Selain pendirian Masjid Nur Musafir Batuplat Kupang yang sempat mendapat penolakan dari warga sekitar sampai mendapat perhatian serius dari pemerintah pusat hingga Komnas HAM, menurutnya, contoh lain pendirian rumah ibadah yang membuktikan Kota Kupang sebagai kota yang menjunjung pluralitas, yakni pendirian Masjid Al Faidah, RSS Oesapa.
Pendirian masjid ini terbilang unik. Untuk memenuhi persyaratan PBM, masyarakat lokal, termasuk di dalamnya komunitas Kristen bahu membahu mengumpulkan tanda tangan berkaitan dengan rekomendasi yang dikeluarkan oleh FKUB sebagai syarat diterbitkannya ijin mendirikan bangunan (IMB).
Contoh lainnya adalah pendirian Vihara Pubbaratana.

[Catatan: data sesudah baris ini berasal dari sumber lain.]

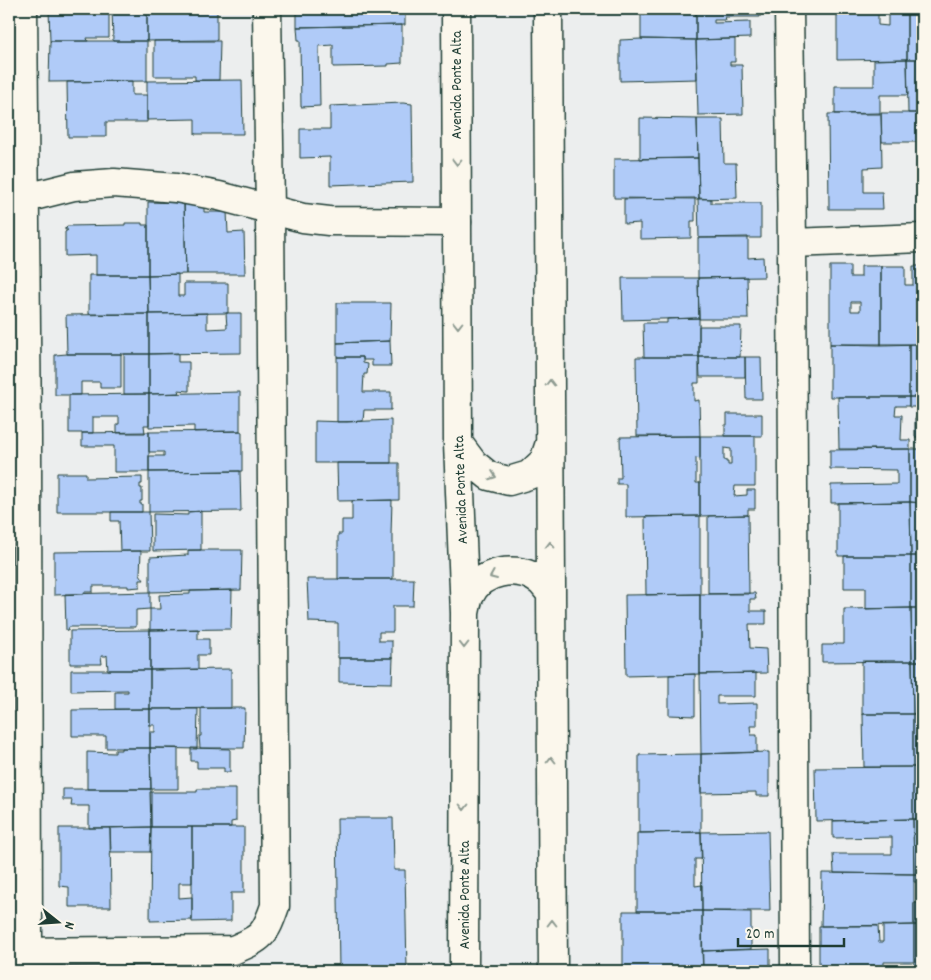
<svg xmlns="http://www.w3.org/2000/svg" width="931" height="980" viewBox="0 0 931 980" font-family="Dekko,sans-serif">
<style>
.building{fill:#b0cbf8;stroke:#1f3d34;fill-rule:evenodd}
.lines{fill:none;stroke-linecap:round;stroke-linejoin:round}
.minor-casing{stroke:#1f3d34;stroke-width:31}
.secondary-casing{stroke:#1f3d34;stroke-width:31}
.minor{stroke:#fbf7ec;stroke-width:28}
.secondary{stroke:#fbf7ec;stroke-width:28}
.oneway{stroke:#8d9a90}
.labels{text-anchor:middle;stroke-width:4;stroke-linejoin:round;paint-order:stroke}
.street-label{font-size:15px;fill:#1f3d34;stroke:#fbf7ec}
</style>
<rect width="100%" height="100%" fill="#eceeee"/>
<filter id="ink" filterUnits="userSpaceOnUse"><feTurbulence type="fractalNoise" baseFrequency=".02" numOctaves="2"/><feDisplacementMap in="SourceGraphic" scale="10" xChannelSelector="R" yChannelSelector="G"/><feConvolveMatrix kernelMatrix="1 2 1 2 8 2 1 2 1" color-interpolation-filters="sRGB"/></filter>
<g filter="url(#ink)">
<!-- building -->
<path class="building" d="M49 9H109V38H87L88 41H50Z
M112 9H147V41H113Z
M147 9H217V40L147 41Z
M297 9H405V25L297 27Z
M659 9H696V40L641 39V14H646V13L659 12Z
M696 9H760V17H725L726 20H714V23L750 22V38L696 40Z
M837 9H878V25L888 26V9H907V59L837 60Z
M907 9H922V59H907Z
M402 25V63L388 64V66L333 67V45L319 46 320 106 301 107 300 40H298L297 27Z
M641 39 696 40 697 79 620 81V40Z
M735 39V62H730V65H742L743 114 698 115 696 40Z
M50 41H147V81L49 82Z
M154 41H220L219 80H195V76H154Z
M907 59H922V113H908Z
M907 59 908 95H880V114H835V86H874V60Z
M242 80 243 134H195V119L147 120V81Z
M132 81V95H147V122H106V137H68L67 82Z
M403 103 412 104 413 182 330 185V157L300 158V129H330V106Z
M881 113 882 167 864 168V192H882L883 209H829L828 114Z
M881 113H922V142H882Z
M640 118 697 119 698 158 640 159Z
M697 119H723L724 163H736L737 198 699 199Z
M698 158 699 199 614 198V159Z
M695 198V221H691V238L640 239V223L624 224V199Z
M698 198 711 199V203H761V238H699Z
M148 202 184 203 186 274 148 275Z
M204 202V212H227L228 233 244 232 245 274H186L184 203Z
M125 223H142V225H148V275H96V255L65 256V232L68 230H65V228L66 229 67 226 125 225Z
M748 237V258L763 257 764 277 698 278V238Z
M830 266H850V277H861V266H881V345L830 344ZM851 302H860V311H851Z
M881 266H905V285H913V266H922V344L881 345Z
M178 274V296H184V283H228V313L149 314 148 275Z
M89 275H148L149 314H89Z
M747 277 748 319H699L698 278Z
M622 278H698L699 318 623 320Z
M337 303H391L390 341 337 343Z
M207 313V329L227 328 226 313H241V353L149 354V314Z
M149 314V354H67L66 315Z
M699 318V357H644L643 323H667V319Z
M699 326H741L740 357H699Z
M390 341 391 366H372V360H363V357H337V343Z
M830 344H909V397H830Z
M909 344H922V397H909Z
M178 353V362H189V391L178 390 179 393 149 394V354Z
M67 354H121V388H100V382H81V395H55V355Z
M124 354H149V394H124Z
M337 357H363V363L368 364 367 374H364L363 392H391V410H364L363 421 337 422Z
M636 357H699V383H694V401L699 400 700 436H637Z
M699 357H745V377H700Z
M745 357H761L762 399H746Z
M240 392V431L194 432V426L149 427V394Z
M149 394V425H144L145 433H117V424H119V417H93V433H69V395Z
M838 397H909V406H896L895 415H902L901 440H910V449H839Z
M909 397H922V437H915V418H922L921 407H909Z
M727 414H762V436H725V425H727Z
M391 420V463H315V421L347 422Z
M240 431 242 432V471L149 472V456H164V452H149V432Z
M149 432V472H114V446H82V433Z
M700 436H755V486H735L734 496 747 495V490H755V509H748V515L700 516ZM724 448 731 449V465H728V462H726V460H724Z
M700 436V459L696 458V483H700V516L626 517V484H617V478H621L620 437Z
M910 449V502L831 503V485L897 484V470L830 469V450Z
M910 449H922V503L910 502Z
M337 463H399V500L338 501Z
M240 471 241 511 149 512V472Z
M57 473H86V478L142 477V484H140V488H142V501H140V504H142V512H57Z
M392 500 391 535H393V579H338V534H342V520H352V501Z
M910 502 911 556H838V503Z
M910 502 922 503V556H911Z
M201 511V550L153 551V514L188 515V512Z
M111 512H149L150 551H120L119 521H111Z
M748 515 749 594H708V516Z
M700 516V594L646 595 645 517Z
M188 550H242L241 590 150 592V557L188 555Z
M141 551 140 574 144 580H140V587L128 588V586H93V592H84V594L54 595V552Z
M844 556H911V608L866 609V588H844Z
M911 556H922V608H911Z
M307 579H414L413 606H393V632H379V641H392V658H338V623L309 622Z
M232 590 231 629 150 630V609H160L159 595 190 594V591Z
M150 592V609L136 610V627H69L68 631 66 630 65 594Z
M755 593 756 599H750V611H766V624H749L750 648 766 649 767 673 700 674V594Z
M700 594V674L626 676 625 595Z
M911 608 912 661 822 662V645H833L834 644H844V609Z
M911 608H922V661H912Z
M198 629V639H209V655H198V669L150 670V630Z
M150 630V670H108L107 655 106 656H101L102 664H70V631Z
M9 631H12V650H10V670H9Z
M339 658H393L392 683 339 682Z
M862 661H912L913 714H862Z
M912 661H922V713L913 714Z
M231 669V708L150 709V670Z
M71 670H150V709H115V692H128V690L71 691Z
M756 673V696H717V704L757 703V726H750L751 735H757V752L701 754 700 674Z
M695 674V716L669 715V675Z
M9 677H11V710H9Z
M201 708H245L244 748H200L199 736H201Z
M150 709H198L197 749 150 748V732H155V725H150Z
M150 709V748H106V736H72V710Z
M922 713V767H913V714Z
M863 714H913V767H864Z
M121 748H150L151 789H87V752L115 753V750H121Z
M150 748H178V789H151Z
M191 748 230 749V772H224V768H197V761H191Z
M769 752V796H756V792L701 793V754Z
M701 754V832L639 833V755Z
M913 767V819L816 821 815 768Z
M913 767H922V819H913Z
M63 789H151V827L89 828V806H71L72 800H63Z
M197 789H236V821L231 822V827H151L150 792H197Z
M337 818H393L394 870H405L407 971H339Z
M913 819 914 874 834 873 833 854H892V837L833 838V821Z
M913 819H922V874H914Z
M151 827 150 852H111L110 828Z
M151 827H192V883H179V898L192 897V920L150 921Z
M192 827H244V893H231V921L192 922Z
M59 828H110L111 907H69V887L59 886Z
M768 831 770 911H702L701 832Z
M701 832 702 859H695V886L702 885V911H637V833Z
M822 873 914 874V925L821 926Z
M914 874H922V882H914Z
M914 903H922V925H914Z
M623 911H702L703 971H623Z
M702 911 751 912V949L702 951Z
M914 925V962H884V971H819V926H878L879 942H883V926Z
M914 925H922V971H914Z
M770 949V971H703L702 951Z"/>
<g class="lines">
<defs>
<path id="minor" d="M789 9 792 243 795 971
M26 198 74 186 114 183 176 188 219 196 303 218 329 221 457 222
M792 243 922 238
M27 437 28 952
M13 451 27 437 23 9
M9 952 233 950C262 938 265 935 275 906L270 210 267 9"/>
<path id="secondary" d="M456 9 458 443 465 613 464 971
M548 9 553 971
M458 443 473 463 489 476 509 481 529 475 544 461 550 443
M465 613C466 608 467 602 469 597 480 570 518 564 540 581 544 584 547 590 551 593"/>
</defs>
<!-- minor casing -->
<use href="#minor" class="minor-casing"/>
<!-- secondary casing -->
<use href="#secondary" class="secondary-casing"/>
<!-- minor -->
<use href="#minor" class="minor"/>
<!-- secondary -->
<use href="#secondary" class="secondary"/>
</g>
<!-- one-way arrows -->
<defs><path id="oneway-chevron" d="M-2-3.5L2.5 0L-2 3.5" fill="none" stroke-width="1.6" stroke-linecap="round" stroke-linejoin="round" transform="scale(1.25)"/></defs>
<g class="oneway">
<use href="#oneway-chevron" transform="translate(457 162) rotate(90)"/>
<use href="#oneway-chevron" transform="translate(458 325) rotate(90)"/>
<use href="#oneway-chevron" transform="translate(550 383) rotate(-90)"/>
<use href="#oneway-chevron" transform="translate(493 476) rotate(20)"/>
<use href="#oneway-chevron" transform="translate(550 545) rotate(-90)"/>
<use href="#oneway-chevron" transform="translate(493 576) rotate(157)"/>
<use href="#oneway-chevron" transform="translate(464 645) rotate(90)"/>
<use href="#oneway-chevron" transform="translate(551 760) rotate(-90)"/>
<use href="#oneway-chevron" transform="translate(464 807) rotate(90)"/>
<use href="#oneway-chevron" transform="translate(552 923) rotate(-90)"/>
</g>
</g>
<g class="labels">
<!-- street labels -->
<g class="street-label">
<text transform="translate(456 85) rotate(-90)" y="5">Avenida Ponte Alta</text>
<text transform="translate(460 490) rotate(-92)" y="5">Avenida Ponte Alta</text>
<text transform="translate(464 895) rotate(-90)" y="5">Avenida Ponte Alta</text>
</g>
</g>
<!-- margin -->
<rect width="931" height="980" fill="none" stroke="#fbf7ec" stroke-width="30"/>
<rect x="15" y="15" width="901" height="950" fill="none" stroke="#1f3d34" stroke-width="2" filter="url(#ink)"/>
<!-- north arrow -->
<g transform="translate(58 922) rotate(107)" stroke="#fbf7ec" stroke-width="4" paint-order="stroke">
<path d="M0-4L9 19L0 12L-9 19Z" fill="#1f3d34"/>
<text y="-8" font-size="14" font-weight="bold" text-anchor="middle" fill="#1f3d34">N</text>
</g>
<!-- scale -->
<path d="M738 938v8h106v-8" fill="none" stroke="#1f3d34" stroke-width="2.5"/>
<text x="746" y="938" font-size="15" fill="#1f3d34" stroke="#fbf7ec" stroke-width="4" paint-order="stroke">20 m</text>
</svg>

Dari sisi jumlah seperti yang dimaksudkan dalam PBM, umat Buddha di Kota Kupang tidak mungkin memiliki tempat ibadah. Dengan mempertimbangkan bahwa umat beragama, sekalipun dalam jumlah yang sangat kecil memiliki hak untuk beribadah sesuai dengan keyakinan iman mereka maka Vihara Pubbaratana yang terletak di Kelurahan Sikumana mulai didirikan dan beberapa waktu lalu lokasinya sempat dikunjungi langsung oleh Menteri Agama RI.